* Vorliegender Text:
Leitsatz (amtlich)
Nicht verkündete Verweisungsbeschlüsse i.S.v. § 281 Abs. 1 ZPO sind den Parteien gem. § 329 Abs. 2 S. 1 ZPO formlos mitzuteilen.
Solange ein Verweisungsbeschluss nur einer Partei mitgeteilt worden ist, liegt noch keine rechtskräftige Unzuständigkeitserklärung i.S.v. § 36 Abs. 1 Nr. 6 ZPO vor. Eine gleichwohl erfolge "Verweisung" an ein anderes Gericht stellt eine bloße Abgabe dar und bindet dieses nicht.
Verfahrensgang
AG Düsseldorf (Aktenzeichen 29 C 8907/14) |
AG Mülheim a.d. Ruhr (Aktenzeichen 13 C 1904/14) |
Tenor
Die Bestimmung des zuständigen Gerichts wird abgelehnt.
Gründe
I. Die Klägerin verlangt von der Beklagten die Zahlung von Vermittlungs- und Beratungsentgelt für Lebensberatung im esoterischen und astrologischen Bereich.

* Bereitgestelltes Material:

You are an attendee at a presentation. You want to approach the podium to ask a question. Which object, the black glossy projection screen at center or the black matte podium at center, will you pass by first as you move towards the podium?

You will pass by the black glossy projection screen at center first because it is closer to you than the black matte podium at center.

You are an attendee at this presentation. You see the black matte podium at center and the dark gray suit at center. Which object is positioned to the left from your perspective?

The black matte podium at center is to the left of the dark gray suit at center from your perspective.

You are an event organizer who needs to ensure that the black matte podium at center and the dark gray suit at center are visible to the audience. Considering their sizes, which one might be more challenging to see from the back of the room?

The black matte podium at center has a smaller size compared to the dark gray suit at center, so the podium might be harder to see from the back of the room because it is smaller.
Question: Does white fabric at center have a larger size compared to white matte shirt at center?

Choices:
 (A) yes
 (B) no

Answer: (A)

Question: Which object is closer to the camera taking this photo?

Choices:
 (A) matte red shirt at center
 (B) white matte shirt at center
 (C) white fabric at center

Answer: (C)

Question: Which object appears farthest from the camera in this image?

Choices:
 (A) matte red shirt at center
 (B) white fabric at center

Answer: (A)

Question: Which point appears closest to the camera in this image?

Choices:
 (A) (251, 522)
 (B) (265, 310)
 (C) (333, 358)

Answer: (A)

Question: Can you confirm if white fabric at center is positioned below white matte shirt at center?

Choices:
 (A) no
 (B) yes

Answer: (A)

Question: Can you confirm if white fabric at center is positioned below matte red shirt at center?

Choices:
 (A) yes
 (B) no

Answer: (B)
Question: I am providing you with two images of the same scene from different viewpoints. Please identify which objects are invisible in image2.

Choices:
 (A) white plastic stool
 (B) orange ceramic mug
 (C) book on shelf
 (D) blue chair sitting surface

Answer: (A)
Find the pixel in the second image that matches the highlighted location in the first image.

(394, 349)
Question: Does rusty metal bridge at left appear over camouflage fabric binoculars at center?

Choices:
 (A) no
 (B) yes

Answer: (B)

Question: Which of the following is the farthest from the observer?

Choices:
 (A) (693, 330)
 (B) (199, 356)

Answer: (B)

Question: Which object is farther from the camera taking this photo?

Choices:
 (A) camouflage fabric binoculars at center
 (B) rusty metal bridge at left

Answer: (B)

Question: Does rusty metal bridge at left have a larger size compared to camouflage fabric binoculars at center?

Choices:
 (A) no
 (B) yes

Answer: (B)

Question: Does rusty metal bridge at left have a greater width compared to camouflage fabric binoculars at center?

* Arbeitsauftrag:
Geben Sie aus dem Beschluss den Abschnitt von „Nicht verkündete Verweisungsbeschlüsse“ bis einschließlich „Gerichts wird abgelehnt.“ wortgetreu wieder. Stützen Sie sich dabei ausschließlich auf den Beschluss.

* Antwortfeld:
Nicht verkündete Verweisungsbeschlüsse i.S.v. § 281 Abs. 1 ZPO sind den Parteien gem. § 329 Abs. 2 S. 1 ZPO formlos mitzuteilen.
Solange ein Verweisungsbeschluss nur einer Partei mitgeteilt worden ist, liegt noch keine rechtskräftige Unzuständigkeitserklärung i.S.v. § 36 Abs. 1 Nr. 6 ZPO vor. Eine gleichwohl erfolge "Verweisung" an ein anderes Gericht stellt eine bloße Abgabe dar und bindet dieses nicht.
Verfahrensgang
AG Düsseldorf (Aktenzeichen 29 C 8907/14) |
AG Mülheim a.d. Ruhr (Aktenzeichen 13 C 1904/14) |
Tenor
Die Bestimmung des zuständigen Gerichts wird abgelehnt.